-- Task goal --
Resume the email exchange on ELI identifiers and legal citation standards below, beginning after its last sentence.

-- Excerpt provided --
____________
To summarize, it seems to me that the basic tenets of the Work level features of the Akoma Ntoso Namign Convention can still be applied here:

- Country or subdivision (a two-letter code according to ISO 3166-1 or a four-letter code according to ISO 3166-2).
- Type of document.
- Any specification of document subtype, if appropriate.
- The emanating actor, unless implicitly deducible by the document type (e.g., acts and bills do not usually require actor, while ministerial decrees do).
- Original creation date (expressed in YYYY-MM-DD format or just YYYY if the year is enough for identification purposes).
- Number or title or other disambiguating feature of the Work (when appropriate, otherwise the string nn).

Finally, I really like what you say here:

> The expectation is that the ELI URI will be supported directly by the legislation publisher's website. Any resolution will be carried out by them (i.e. the web server is carrying out any resolution).

I really like day after day the idea that ELI is the best way to provide an Item-level addressing scheme for documents that is the closest to map to a LegalCiteM URI reference. I would very much hope we could go forward from this distinction.

Ciao

Fabio

--






On 15/giu/2015, at 23:25, "Tabone, Catherine" <Catherine.Tabone@nationalarchives.gsi.gov.uk> wrote:

> Hi,
>
> As promised I'm sharing some of the issues (not exhaustive) that influenced the development of ELI identifiers as flexible rather than fixed and parseable.
>
> There are several issues that are key here so I've created a separate documents (attached). All information is on legislation as this is all that ELI is concerned with although I doubt there is any less complexity for other legal document types. Just to be clear I'm not necessarily suggesting that the eventual LegaLCiteM standard should follow the ELI pattern exactly but highlighting the issues to add to the information available for consideration in the creation of the citation standard.
____________
-- Record set --
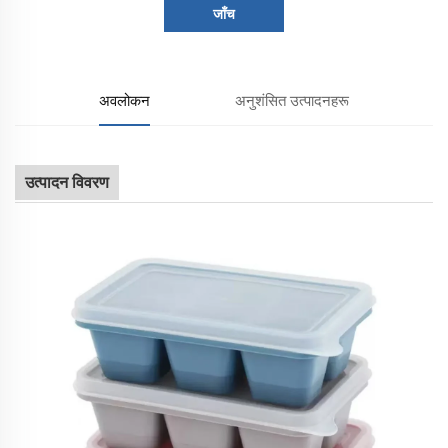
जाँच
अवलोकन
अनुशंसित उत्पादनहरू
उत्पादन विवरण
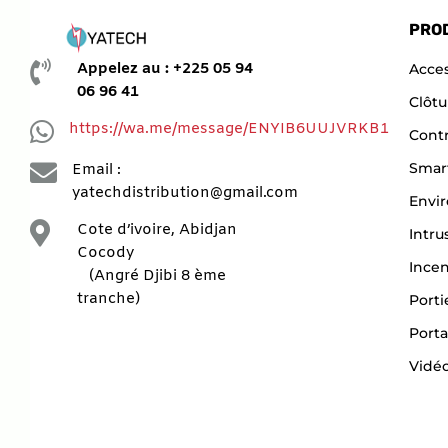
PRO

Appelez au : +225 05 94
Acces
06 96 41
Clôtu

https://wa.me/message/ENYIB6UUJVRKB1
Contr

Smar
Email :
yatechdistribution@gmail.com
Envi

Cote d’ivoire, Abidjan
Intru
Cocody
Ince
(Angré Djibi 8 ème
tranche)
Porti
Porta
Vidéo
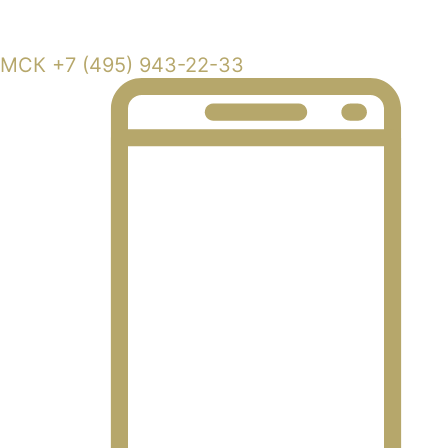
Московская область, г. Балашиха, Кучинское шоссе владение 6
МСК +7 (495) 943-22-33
____________
-- Exercise output --
>
> A couple of other things to note:
>
> ELI is not just an identifier nor is it intended as a citation/reference scheme. It's designed as a mechanism to make it easier for legislative publishers to exchange information. ELI consists of several things that are designed to be used together (although you don't have to implement everything at once) - a URI scheme, a model for organising legislation versions (based on FRBR) and a set of metadata to be added to legislation content (RDFa is the recommended encoding).
>
> When ELI was initially proposed the first draft of the identifier scheme was a lot more prescriptive. However when investigated it became clear that following this route would make it unlikely that anyone would implement it. The identifying features and the way the FRBR model needed to be implemented were very different in the various countries. There is a significant lack of resources to make major changes to national website as well as the practical barriers (other systems may depend on legislation websites) and political considerations (who gets to tell who how to build their website!) so having something flexible and light-weight was essential in order to get anyone to consider implementation.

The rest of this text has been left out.